The technique starts with carrying out micro-CT and NMR scans on as-received shale plug samples to evaluate sample condition and fluid saturations. These samples are then humidified and then saturated with either produced crude, after which a subsequent NMR scan is done to track oil and water saturation. For the permeability measurement, the samples are then loaded in an overburden cell, some of which are made of non-ferrous material and can be loaded in the NMR spectrometer. The sample is brought to reservoir stress conditions by increasing overburden stress and pore pressure gradually. The initial steady state permeability measurement is measured by injecting produced crude or hydrocarbon gases at a constant flow rate using a pump and monitoring pore pressures for stability. The downstream pressure is controlled by a back-pressure regulator.

Once steady state flow is established and the baseline effective hydrocarbon permeability is measured, a brine or a fracturing fluid solution is injected into the sample from the downstream for a specified time period. The completion fluid injection pressure is typically about 1000 psi to 2000 psi higher than the upstream oil pressure to simulate hydraulic fracturing induced imbibition of water. Then, to mimic shut-in that follows hydraulic fracturing of a stage, the upstream and downstream valves are closed for about 12 to 24 hours. Finally, hydrocarbon permeability is measured again as was done initially, to quantify degradation of deliverability due to water imbibition. Saturations of hydrocarbon fluid and brine in the sample are calculated using NMR T2 and T1T2 scans either during the test or right after the test is complete. In some instances, the saturation front of the hydrocarbon fluid or injected brine is examined using 2D and 3D gradient NMR scans.

These tests can be conducted at high pressure and temperature, while the setup that involves continuous NMR scanning of the plug during the core flooding process is rated to 10,000 psi for overburden pressure, 9000 psi for reservoir pressure and 100 C for reservoir temperature [Mathur et al. 2020]. Permeabilities as lows as 5 nano-Darcies can be measured. Varying completions fluids chemistries (salinity alteration, KCl, surfactants, FRs, etc) can also be used in the setup to evaluate the benefit or lack thereof in minimizing permeability damage.
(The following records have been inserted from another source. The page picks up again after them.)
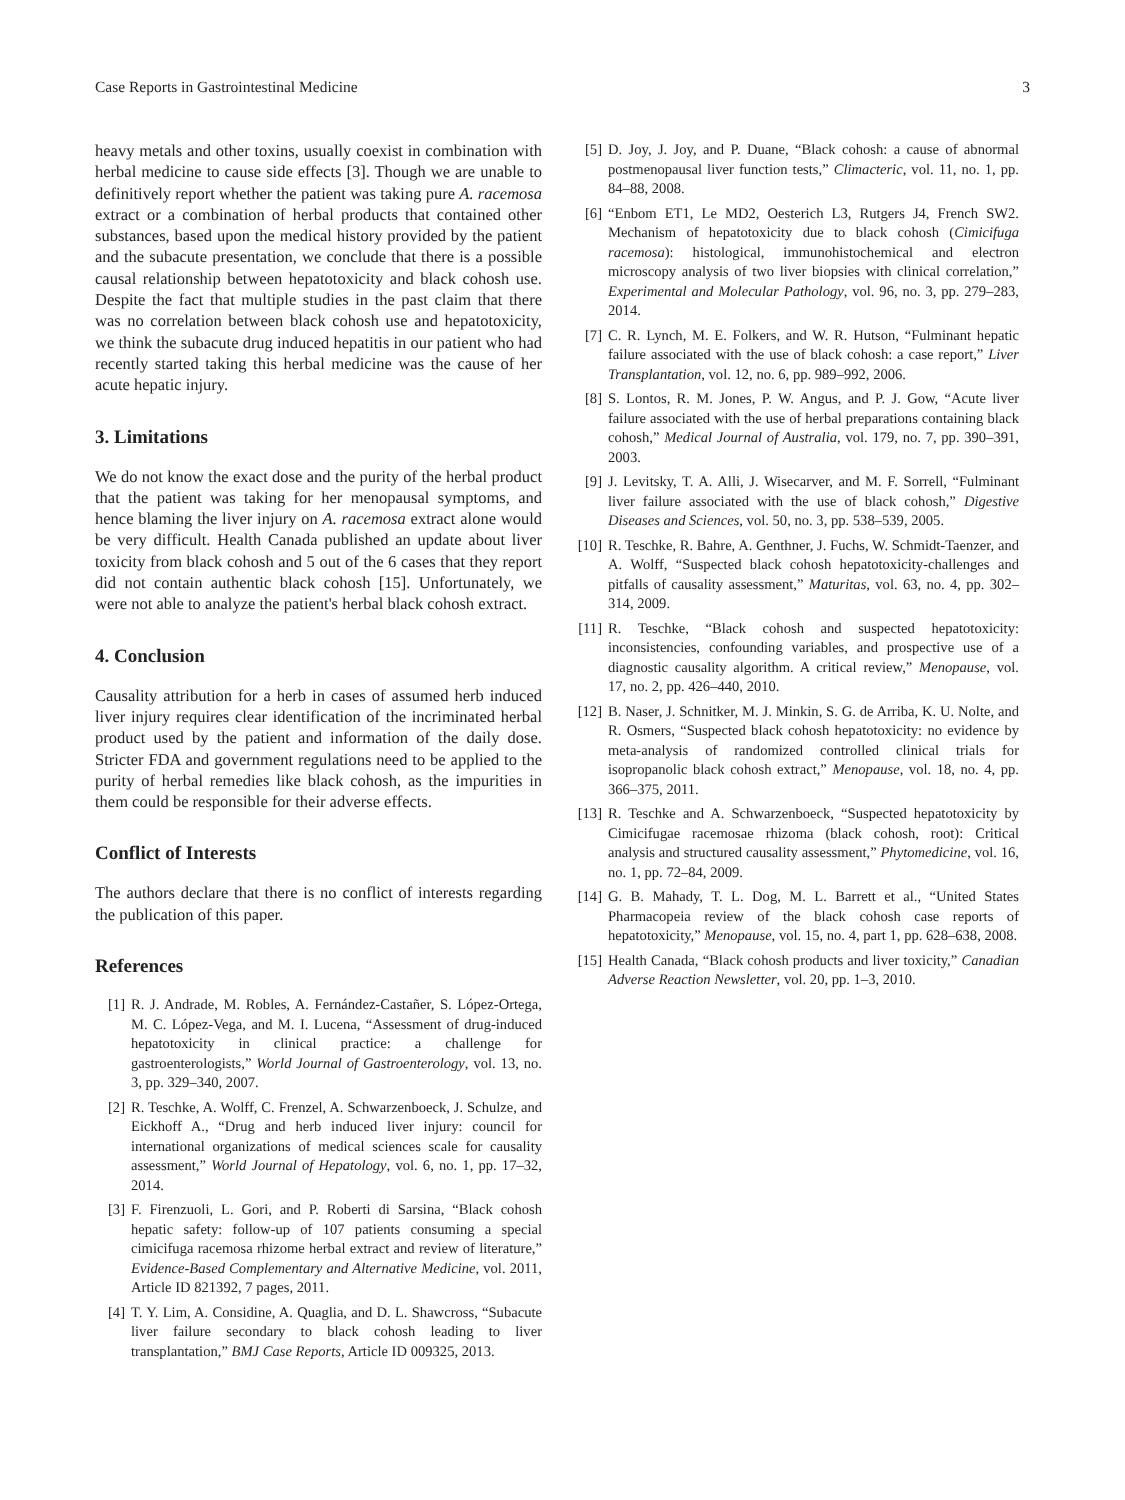Case Reports in Gastrointestinal Medicine 3
heavy metals and other toxins, usually coexist in combination with herbal medicine to cause side effects [3]. Though we are unable to definitively report whether the patient was taking pure A. racemosa extract or a combination of herbal products that contained other substances, based upon the medical history provided by the patient and the subacute presentation, we conclude that there is a possible causal relationship between hepatotoxicity and black cohosh use. Despite the fact that multiple studies in the past claim that there was no correlation between black cohosh use and hepatotoxicity, we think the subacute drug induced hepatitis in our patient who had recently started taking this herbal medicine was the cause of her acute hepatic injury.
3. Limitations
We do not know the exact dose and the purity of the herbal product that the patient was taking for her menopausal symptoms, and hence blaming the liver injury on A. racemosa extract alone would be very difficult. Health Canada published an update about liver toxicity from black cohosh and 5 out of the 6 cases that they report did not contain authentic black cohosh [15]. Unfortunately, we were not able to analyze the patient's herbal black cohosh extract.
4. Conclusion
Causality attribution for a herb in cases of assumed herb induced liver injury requires clear identification of the incriminated herbal product used by the patient and information of the daily dose. Stricter FDA and government regulations need to be applied to the purity of herbal remedies like black cohosh, as the impurities in them could be responsible for their adverse effects.
Conflict of Interests
The authors declare that there is no conflict of interests regarding the publication of this paper.
References
[1] R. J. Andrade, M. Robles, A. Fernández-Castañer, S. López-Ortega, M. C. López-Vega, and M. I. Lucena, “Assessment of drug-induced hepatotoxicity in clinical practice: a challenge for gastroenterologists,” World Journal of Gastroenterology, vol. 13, no. 3, pp. 329–340, 2007.
[2] R. Teschke, A. Wolff, C. Frenzel, A. Schwarzenboeck, J. Schulze, and Eickhoff A., “Drug and herb induced liver injury: council for international organizations of medical sciences scale for causality assessment,” World Journal of Hepatology, vol. 6, no. 1, pp. 17–32, 2014.
[3] F. Firenzuoli, L. Gori, and P. Roberti di Sarsina, “Black cohosh hepatic safety: follow-up of 107 patients consuming a special cimicifuga racemosa rhizome herbal extract and review of literature,” Evidence-Based Complementary and Alternative Medicine, vol. 2011, Article ID 821392, 7 pages, 2011.
[4] T. Y. Lim, A. Considine, A. Quaglia, and D. L. Shawcross, “Subacute liver failure secondary to black cohosh leading to liver transplantation,” BMJ Case Reports, Article ID 009325, 2013.
[5] D. Joy, J. Joy, and P. Duane, “Black cohosh: a cause of abnormal postmenopausal liver function tests,” Climacteric, vol. 11, no. 1, pp. 84–88, 2008.
[6] “Enbom ET1, Le MD2, Oesterich L3, Rutgers J4, French SW2. Mechanism of hepatotoxicity due to black cohosh (Cimicifuga racemosa): histological, immunohistochemical and electron microscopy analysis of two liver biopsies with clinical correlation,” Experimental and Molecular Pathology, vol. 96, no. 3, pp. 279–283, 2014.
[7] C. R. Lynch, M. E. Folkers, and W. R. Hutson, “Fulminant hepatic failure associated with the use of black cohosh: a case report,” Liver Transplantation, vol. 12, no. 6, pp. 989–992, 2006.
[8] S. Lontos, R. M. Jones, P. W. Angus, and P. J. Gow, “Acute liver failure associated with the use of herbal preparations containing black cohosh,” Medical Journal of Australia, vol. 179, no. 7, pp. 390–391, 2003.
[9] J. Levitsky, T. A. Alli, J. Wisecarver, and M. F. Sorrell, “Fulminant liver failure associated with the use of black cohosh,” Digestive Diseases and Sciences, vol. 50, no. 3, pp. 538–539, 2005.
[10] R. Teschke, R. Bahre, A. Genthner, J. Fuchs, W. Schmidt-Taenzer, and A. Wolff, “Suspected black cohosh hepatotoxicity-challenges and pitfalls of causality assessment,” Maturitas, vol. 63, no. 4, pp. 302–314, 2009.
[11] R. Teschke, “Black cohosh and suspected hepatotoxicity: inconsistencies, confounding variables, and prospective use of a diagnostic causality algorithm. A critical review,” Menopause, vol. 17, no. 2, pp. 426–440, 2010.
[12] B. Naser, J. Schnitker, M. J. Minkin, S. G. de Arriba, K. U. Nolte, and R. Osmers, “Suspected black cohosh hepatotoxicity: no evidence by meta-analysis of randomized controlled clinical trials for isopropanolic black cohosh extract,” Menopause, vol. 18, no. 4, pp. 366–375, 2011.
[13] R. Teschke and A. Schwarzenboeck, “Suspected hepatotoxicity by Cimicifugae racemosae rhizoma (black cohosh, root): Critical analysis and structured causality assessment,” Phytomedicine, vol. 16, no. 1, pp. 72–84, 2009.
[14] G. B. Mahady, T. L. Dog, M. L. Barrett et al., “United States Pharmacopeia review of the black cohosh case reports of hepatotoxicity,” Menopause, vol. 15, no. 4, part 1, pp. 628–638, 2008.
[15] Health Canada, “Black cohosh products and liver toxicity,” Canadian Adverse Reaction Newsletter, vol. 20, pp. 1–3, 2010.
On average, a decrease of 70% in hydrocarbon productivity is observed on comparing initial permeability and final permeability after water damage. As a validation of the water block phenomenon, samples have also been injected with decane and diesel from the bottom and little to no damage in hydrocarbon productivity is observed. Some scenarios of adding surfactant mixtures to the frac water, as well as cyclic gas injection have shown initial positive results; and are active areas of study.